Convert the lines of the material below into a JSON list of strings, one string per line, leaving out blank lines. Include only the lines from the one containing "10,31; keep to that." through the end of the material, with both ends included.

##### Dataset

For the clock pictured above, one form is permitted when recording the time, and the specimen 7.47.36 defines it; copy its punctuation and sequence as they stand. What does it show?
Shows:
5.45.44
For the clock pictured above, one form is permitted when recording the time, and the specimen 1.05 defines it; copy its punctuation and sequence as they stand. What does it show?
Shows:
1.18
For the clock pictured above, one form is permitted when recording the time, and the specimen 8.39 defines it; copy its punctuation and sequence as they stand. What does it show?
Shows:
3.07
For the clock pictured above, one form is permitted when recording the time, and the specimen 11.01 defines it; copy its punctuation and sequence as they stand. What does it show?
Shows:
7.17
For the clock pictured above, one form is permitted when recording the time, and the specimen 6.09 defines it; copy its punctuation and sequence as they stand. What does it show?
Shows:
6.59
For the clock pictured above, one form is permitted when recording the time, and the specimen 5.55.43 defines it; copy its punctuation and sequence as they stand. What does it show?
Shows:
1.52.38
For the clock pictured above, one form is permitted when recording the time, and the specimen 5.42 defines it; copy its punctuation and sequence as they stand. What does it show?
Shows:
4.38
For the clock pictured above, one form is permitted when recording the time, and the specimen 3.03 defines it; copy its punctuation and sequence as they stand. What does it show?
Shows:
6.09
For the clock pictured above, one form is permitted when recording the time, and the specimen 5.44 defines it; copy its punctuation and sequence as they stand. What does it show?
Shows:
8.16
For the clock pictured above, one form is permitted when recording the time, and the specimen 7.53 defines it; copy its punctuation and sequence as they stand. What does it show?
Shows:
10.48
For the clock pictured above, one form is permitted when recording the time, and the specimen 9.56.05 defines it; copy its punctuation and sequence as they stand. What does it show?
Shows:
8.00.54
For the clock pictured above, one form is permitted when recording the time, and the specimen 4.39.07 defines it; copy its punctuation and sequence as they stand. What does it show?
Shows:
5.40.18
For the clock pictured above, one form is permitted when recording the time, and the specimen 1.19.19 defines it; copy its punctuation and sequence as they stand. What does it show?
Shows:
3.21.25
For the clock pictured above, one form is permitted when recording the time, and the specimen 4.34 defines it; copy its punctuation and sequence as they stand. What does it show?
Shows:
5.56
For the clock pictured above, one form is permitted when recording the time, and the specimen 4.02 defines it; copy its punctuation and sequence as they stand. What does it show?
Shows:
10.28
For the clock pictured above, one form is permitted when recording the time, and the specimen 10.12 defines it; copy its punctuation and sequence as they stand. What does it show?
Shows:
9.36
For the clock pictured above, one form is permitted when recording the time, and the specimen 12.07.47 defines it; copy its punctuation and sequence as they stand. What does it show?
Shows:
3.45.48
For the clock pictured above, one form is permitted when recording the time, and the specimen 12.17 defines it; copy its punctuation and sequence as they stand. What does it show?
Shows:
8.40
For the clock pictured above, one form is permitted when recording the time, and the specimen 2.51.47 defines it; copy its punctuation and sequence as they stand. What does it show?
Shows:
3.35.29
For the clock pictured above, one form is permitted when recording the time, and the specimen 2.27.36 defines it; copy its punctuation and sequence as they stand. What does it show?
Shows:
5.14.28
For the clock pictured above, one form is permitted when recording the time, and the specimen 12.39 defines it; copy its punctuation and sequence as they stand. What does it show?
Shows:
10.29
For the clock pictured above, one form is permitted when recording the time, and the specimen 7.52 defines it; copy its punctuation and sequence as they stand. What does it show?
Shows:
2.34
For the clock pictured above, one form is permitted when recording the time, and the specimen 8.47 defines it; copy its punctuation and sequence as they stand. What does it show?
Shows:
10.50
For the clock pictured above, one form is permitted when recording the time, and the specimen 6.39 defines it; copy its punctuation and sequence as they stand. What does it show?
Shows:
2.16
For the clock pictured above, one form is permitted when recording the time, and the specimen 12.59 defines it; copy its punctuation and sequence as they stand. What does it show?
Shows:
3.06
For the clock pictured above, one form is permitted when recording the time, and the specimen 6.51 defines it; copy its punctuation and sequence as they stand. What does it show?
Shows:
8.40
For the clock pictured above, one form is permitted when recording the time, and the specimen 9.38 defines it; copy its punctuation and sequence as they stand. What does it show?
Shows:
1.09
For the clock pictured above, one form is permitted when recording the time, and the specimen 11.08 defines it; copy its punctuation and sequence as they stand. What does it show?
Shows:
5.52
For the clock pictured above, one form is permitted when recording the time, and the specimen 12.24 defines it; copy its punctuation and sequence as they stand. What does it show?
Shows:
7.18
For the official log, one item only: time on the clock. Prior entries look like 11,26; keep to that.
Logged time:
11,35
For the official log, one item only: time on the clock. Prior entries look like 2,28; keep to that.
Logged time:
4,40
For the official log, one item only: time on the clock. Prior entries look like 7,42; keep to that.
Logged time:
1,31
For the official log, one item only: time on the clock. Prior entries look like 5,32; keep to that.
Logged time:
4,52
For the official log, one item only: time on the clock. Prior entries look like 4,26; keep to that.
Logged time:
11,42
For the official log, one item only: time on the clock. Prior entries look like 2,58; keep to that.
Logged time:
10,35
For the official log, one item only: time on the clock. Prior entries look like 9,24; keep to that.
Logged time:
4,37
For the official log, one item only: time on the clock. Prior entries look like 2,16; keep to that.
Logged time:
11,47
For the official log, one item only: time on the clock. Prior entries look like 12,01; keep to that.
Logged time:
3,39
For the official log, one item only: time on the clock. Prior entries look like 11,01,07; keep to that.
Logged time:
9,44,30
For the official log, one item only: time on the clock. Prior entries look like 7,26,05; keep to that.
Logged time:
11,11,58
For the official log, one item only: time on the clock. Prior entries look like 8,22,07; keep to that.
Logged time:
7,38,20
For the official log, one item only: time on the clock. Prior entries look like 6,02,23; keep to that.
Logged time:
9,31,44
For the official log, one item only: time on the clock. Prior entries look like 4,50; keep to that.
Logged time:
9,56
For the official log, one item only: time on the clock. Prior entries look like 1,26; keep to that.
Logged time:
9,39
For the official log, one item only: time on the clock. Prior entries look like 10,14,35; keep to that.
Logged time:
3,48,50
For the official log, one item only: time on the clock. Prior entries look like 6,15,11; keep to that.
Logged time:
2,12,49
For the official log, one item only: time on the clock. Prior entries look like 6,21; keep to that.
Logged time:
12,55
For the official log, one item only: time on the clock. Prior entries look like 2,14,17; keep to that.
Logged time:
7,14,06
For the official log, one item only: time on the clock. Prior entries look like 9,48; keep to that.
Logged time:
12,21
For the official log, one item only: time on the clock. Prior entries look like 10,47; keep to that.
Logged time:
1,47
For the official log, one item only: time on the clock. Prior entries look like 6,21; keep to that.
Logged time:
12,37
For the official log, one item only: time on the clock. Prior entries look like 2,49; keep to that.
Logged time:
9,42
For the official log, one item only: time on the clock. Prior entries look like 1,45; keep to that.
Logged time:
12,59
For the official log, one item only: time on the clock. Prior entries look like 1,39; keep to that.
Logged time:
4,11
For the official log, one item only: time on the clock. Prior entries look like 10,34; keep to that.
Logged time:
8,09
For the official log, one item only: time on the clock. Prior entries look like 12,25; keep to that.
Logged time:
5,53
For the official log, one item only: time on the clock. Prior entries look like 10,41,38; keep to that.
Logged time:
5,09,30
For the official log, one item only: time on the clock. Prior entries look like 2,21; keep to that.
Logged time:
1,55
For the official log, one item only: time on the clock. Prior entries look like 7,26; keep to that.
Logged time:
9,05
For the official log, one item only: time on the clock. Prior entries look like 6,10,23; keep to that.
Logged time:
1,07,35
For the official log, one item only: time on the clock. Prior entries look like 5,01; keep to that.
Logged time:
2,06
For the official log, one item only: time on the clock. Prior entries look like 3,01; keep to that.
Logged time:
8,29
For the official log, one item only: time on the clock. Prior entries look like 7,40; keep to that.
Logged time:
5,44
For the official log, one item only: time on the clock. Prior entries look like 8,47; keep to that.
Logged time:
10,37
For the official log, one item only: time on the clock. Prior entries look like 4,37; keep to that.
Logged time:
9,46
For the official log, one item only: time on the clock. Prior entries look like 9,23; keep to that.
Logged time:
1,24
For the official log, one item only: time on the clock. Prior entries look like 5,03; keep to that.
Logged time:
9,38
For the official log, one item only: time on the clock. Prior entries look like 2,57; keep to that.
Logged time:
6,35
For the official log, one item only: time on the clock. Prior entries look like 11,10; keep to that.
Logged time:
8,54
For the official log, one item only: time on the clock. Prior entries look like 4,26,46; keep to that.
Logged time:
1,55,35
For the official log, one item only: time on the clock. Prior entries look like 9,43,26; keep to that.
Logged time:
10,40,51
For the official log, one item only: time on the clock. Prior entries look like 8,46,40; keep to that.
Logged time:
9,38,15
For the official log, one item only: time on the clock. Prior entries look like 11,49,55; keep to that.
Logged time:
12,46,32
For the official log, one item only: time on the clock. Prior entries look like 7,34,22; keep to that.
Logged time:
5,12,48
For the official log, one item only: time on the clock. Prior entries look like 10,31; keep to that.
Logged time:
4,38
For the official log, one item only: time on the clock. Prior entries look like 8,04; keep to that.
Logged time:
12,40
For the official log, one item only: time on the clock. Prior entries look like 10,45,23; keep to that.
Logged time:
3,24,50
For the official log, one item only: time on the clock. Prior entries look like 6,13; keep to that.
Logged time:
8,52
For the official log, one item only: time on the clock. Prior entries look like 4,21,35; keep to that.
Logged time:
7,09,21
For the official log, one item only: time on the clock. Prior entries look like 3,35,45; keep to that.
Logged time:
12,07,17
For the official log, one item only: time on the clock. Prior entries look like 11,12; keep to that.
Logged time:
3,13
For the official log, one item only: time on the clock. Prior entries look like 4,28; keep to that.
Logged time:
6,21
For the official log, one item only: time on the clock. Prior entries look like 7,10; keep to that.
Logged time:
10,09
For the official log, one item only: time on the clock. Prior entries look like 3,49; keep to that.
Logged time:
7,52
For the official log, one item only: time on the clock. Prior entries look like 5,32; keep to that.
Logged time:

##########

Response to the task
[
  "For the official log, one item only: time on the clock. Prior entries look like 10,31; keep to that.",
  "Logged time:",
  "4,38",
  "For the official log, one item only: time on the clock. Prior entries look like 8,04; keep to that.",
  "Logged time:",
  "12,40",
  "For the official log, one item only: time on the clock. Prior entries look like 10,45,23; keep to that.",
  "Logged time:",
  "3,24,50",
  "For the official log, one item only: time on the clock. Prior entries look like 6,13; keep to that.",
  "Logged time:",
  "8,52",
  "For the official log, one item only: time on the clock. Prior entries look like 4,21,35; keep to that.",
  "Logged time:",
  "7,09,21",
  "For the official log, one item only: time on the clock. Prior entries look like 3,35,45; keep to that.",
  "Logged time:",
  "12,07,17",
  "For the official log, one item only: time on the clock. Prior entries look like 11,12; keep to that.",
  "Logged time:",
  "3,13",
  "For the official log, one item only: time on the clock. Prior entries look like 4,28; keep to that.",
  "Logged time:",
  "6,21",
  "For the official log, one item only: time on the clock. Prior entries look like 7,10; keep to that.",
  "Logged time:",
  "10,09",
  "For the official log, one item only: time on the clock. Prior entries look like 3,49; keep to that.",
  "Logged time:",
  "7,52",
  "For the official log, one item only: time on the clock. Prior entries look like 5,32; keep to that.",
  "Logged time:"
]